WHAT TO PRODUCE: Copy out each line of the data below that contains the string "planeOp".

(Data items)
** begin **
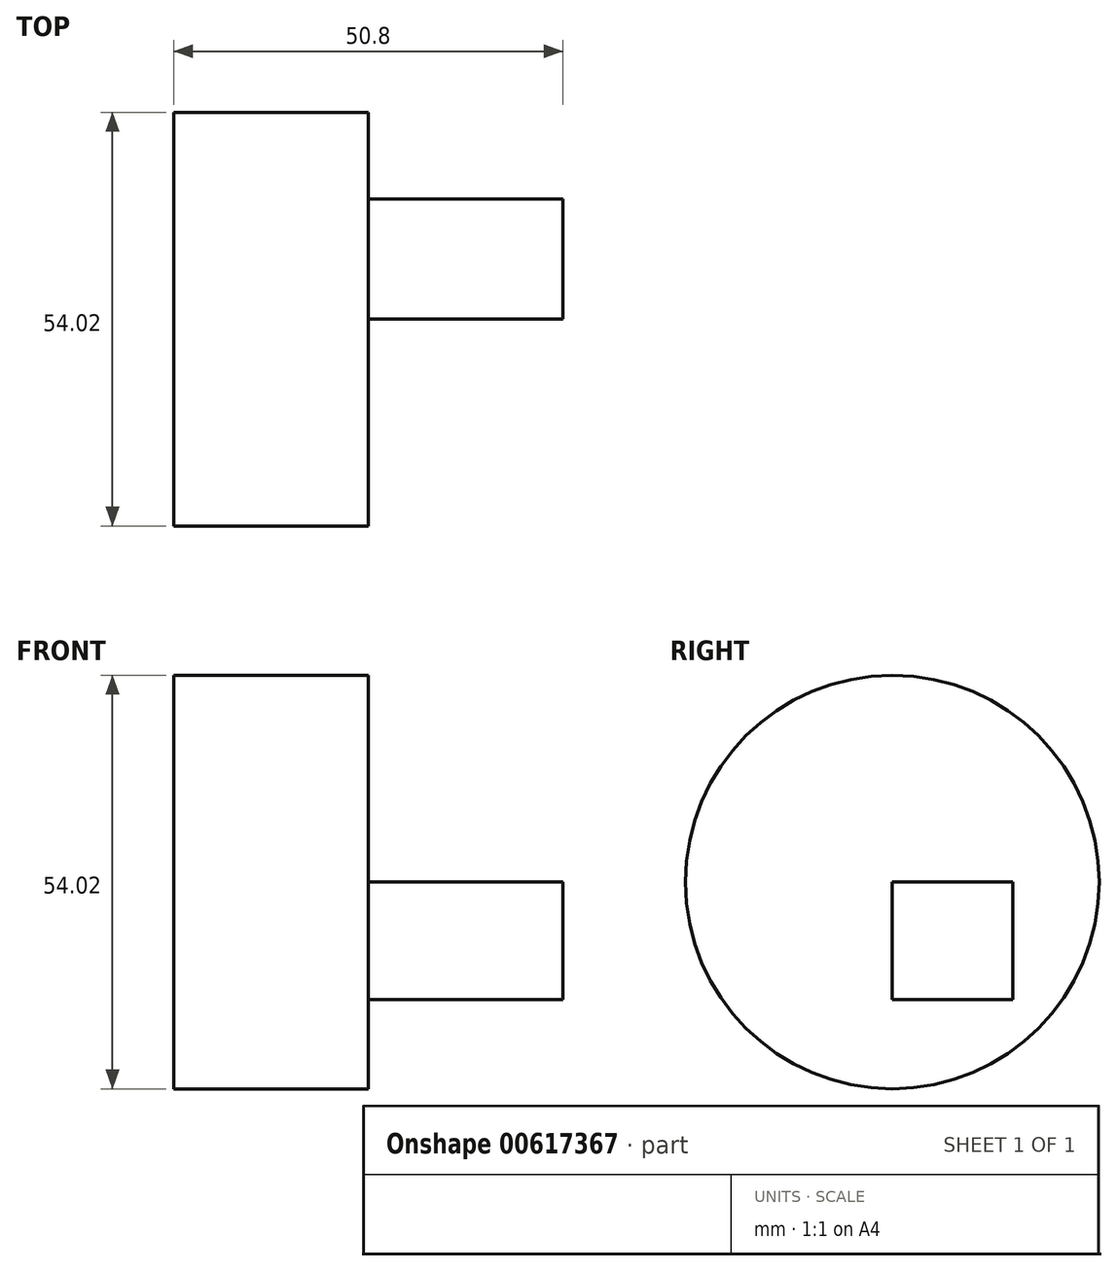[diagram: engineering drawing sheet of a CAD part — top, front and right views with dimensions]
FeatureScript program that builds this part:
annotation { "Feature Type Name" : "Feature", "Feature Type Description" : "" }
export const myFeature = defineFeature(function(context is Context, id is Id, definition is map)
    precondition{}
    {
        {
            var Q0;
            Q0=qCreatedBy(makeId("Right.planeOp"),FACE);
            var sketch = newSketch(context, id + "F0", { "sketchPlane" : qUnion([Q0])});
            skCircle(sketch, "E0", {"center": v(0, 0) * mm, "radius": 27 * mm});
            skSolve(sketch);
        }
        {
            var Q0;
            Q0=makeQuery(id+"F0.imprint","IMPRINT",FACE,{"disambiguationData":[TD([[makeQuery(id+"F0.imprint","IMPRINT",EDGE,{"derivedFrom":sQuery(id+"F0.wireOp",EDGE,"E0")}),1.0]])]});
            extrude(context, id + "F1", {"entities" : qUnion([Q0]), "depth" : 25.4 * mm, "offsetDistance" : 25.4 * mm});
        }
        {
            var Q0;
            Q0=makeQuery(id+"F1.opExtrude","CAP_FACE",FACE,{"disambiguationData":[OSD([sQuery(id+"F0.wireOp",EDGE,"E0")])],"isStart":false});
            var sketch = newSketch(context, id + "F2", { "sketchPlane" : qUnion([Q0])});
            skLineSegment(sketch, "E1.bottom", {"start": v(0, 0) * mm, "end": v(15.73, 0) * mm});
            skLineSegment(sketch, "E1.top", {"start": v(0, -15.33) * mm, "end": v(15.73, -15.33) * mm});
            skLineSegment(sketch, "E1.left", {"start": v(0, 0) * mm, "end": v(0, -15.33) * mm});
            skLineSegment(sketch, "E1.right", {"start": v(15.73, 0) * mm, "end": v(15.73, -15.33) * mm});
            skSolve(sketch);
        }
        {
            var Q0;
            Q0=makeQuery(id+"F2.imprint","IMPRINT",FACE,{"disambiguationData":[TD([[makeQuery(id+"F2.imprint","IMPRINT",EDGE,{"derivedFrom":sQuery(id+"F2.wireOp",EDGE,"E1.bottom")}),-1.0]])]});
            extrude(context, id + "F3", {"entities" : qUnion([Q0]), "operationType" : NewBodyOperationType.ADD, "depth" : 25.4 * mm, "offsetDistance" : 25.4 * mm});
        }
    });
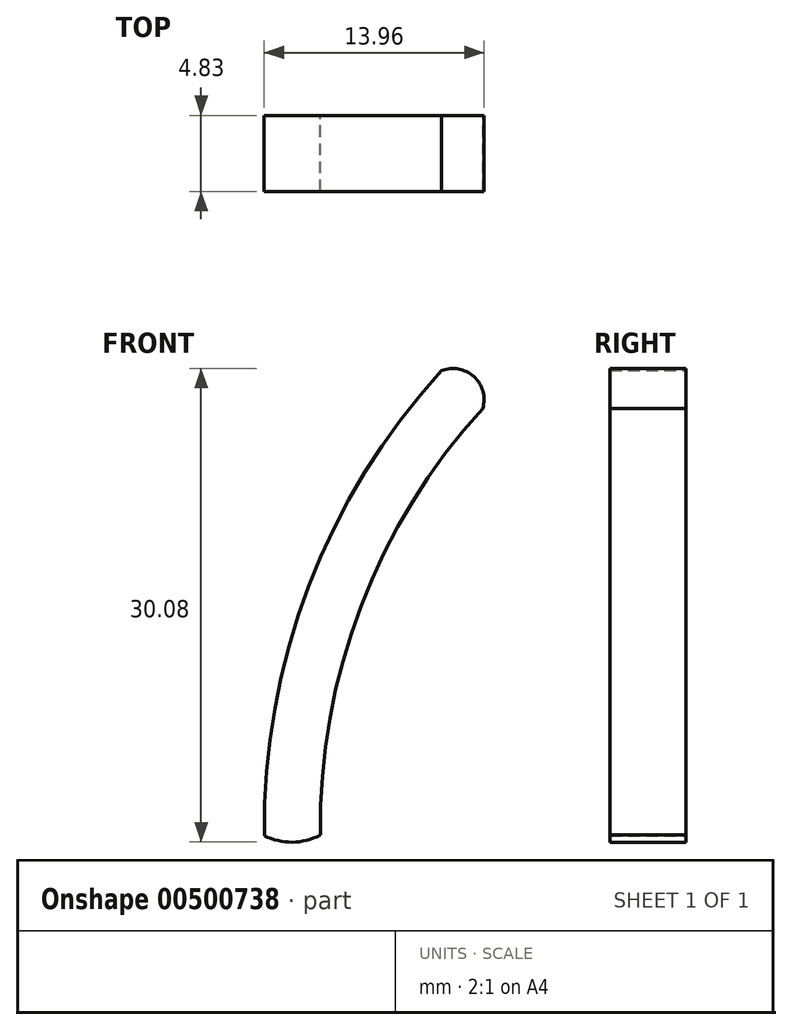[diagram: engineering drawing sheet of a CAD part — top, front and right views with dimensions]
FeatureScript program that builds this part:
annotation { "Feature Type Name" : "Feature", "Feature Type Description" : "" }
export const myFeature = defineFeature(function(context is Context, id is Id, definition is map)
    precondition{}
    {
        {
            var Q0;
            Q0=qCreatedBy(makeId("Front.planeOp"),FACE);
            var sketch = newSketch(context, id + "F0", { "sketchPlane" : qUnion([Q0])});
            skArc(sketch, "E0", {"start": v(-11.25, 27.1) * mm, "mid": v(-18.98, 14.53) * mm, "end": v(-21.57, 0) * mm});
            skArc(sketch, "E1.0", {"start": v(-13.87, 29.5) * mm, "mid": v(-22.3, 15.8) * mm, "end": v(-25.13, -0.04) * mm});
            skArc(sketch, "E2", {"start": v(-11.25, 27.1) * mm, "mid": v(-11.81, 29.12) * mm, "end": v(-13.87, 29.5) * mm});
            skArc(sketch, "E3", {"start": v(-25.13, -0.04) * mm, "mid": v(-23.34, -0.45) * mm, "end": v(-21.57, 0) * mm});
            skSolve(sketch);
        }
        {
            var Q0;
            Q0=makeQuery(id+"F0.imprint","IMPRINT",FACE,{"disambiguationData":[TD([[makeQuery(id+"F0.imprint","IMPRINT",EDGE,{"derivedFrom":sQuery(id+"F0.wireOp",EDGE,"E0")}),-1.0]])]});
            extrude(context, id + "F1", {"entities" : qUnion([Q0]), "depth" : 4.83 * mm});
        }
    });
** end **
SOLUTION FOR THIS PROBLEM:
            Q0=qCreatedBy(makeId("Right.planeOp"),FACE);
            Q0=qCreatedBy(makeId("Front.planeOp"),FACE);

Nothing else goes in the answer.